Monteiro, o cineasta que doravante passa a acompanhar Oliveira & Fonseca e Costa nas listas dos cinéfilos, só estreou no cinema em 1968. E com uma curta-metragem Sophia de Mello Breyner Andresen. Em 70, lançou seu primeiro longa: Quem Espera por Sapatos de Defunto Morre Descalço. Seguiram-se Fragmentos de Um Filme-Esmola (72), Veredas (77) e três curtas (O Amor das Três Romãs, Os Dois Soldados, O Rico e o Pobre). Em 81, voltava com um novo longa (Silvestre).  Fez ainda A Flor do Mar (86). Seu sétimo longa-metragem – Recordações da Casa Amarela – fez sucesso em festivais internacionais. Mas não o sucesso de A Comédia de Deus. Este sim, consagrou Monteiro nos circuitos de culto. E colocou-o até no resistente e às vezes estúpido mercado brasileiro.

Filho de uma família burguesa interiorana, João César cresceu anti-clerical e anti-salazarista. Aos 15 anos mudou-se para Lisboa. Nunca gostou de autoridades, fossem elas políticas, clericais ou do sistema educacional. Um de seus personagens deixou claro num filme: “A escola é a latrina cultural do opressor”.

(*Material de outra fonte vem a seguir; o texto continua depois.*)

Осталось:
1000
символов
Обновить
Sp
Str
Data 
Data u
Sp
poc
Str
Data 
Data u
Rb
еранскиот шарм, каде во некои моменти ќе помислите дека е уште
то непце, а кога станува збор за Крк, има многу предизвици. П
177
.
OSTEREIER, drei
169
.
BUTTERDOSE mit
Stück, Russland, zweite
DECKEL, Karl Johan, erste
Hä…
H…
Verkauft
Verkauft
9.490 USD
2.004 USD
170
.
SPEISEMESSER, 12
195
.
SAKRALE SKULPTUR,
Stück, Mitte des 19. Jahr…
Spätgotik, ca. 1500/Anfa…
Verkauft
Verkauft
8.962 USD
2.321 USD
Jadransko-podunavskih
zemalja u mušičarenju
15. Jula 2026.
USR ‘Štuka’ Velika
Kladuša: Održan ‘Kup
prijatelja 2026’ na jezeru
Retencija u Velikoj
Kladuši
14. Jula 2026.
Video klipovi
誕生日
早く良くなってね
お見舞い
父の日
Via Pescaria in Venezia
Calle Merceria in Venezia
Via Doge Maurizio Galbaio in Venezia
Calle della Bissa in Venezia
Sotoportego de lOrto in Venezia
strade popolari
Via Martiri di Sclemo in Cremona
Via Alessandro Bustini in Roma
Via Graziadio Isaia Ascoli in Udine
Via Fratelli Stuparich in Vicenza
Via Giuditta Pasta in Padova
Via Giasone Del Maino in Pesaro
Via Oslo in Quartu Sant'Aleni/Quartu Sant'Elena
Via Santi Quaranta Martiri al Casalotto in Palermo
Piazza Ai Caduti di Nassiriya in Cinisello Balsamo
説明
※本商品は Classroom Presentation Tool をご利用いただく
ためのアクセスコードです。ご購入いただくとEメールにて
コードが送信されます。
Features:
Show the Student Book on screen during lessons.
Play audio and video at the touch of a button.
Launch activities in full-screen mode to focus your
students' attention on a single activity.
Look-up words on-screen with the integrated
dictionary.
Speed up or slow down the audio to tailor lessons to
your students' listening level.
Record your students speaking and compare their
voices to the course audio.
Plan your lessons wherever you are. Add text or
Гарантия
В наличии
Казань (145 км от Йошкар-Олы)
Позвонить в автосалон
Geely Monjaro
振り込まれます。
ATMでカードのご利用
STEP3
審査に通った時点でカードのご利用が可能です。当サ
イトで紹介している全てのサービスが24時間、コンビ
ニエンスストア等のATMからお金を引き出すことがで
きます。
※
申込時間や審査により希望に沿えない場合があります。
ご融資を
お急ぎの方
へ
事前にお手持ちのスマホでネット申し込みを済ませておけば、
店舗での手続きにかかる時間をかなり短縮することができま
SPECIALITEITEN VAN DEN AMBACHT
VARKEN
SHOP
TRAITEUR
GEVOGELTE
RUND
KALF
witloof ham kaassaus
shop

Em 63, com uma Bolsa da Fundação Gulbenkian foi estudar cinema na Inglaterra. Dividiu-se, depois de seu regresso a Portugal entre a crítica e a realização cinematográfica. Colaborou com a revista Trafic, uma disidência amigável da Cahiers du Cinéma. Prepara, agora, seu novo longa, As Bodas de Deus. De João de Deus, claro.

 

TRADUÇÃO

Para preservar a riqueza dos diálogos do filme a distribuidora optou por fazer a legendagem com português original, tal como é falado no filme. Elaboramos este pequeno glossário para facilitar o entendimento de algumas palavras.

Apitadela – telefonema

Lixívia – água sanitária

Retrete – banheiro

Acusa-Cristo – dedo-duro

Giro – legal

Tomar uma bica – tomar café

Tretas – mentiras

Cachuchos – tipo de peixe

Açordinha –comida típica portuguesa

Cona – vagina

Tareco – vira-lata

Mioleira – miúdos

Cachimónia – inteligência

Mirífico – maravilhoso

Lavagantes – tipo de crustáceo

Pívias – punhetas

Talho – açougue

Ralhetes – broncas

 

 A COMÉDIA DE DEUS – Portugal, 1995. De João César Monteiro. Com Max Monteiro e Claúdia Teixeira. No Cine Brasília. Duração: 2h45.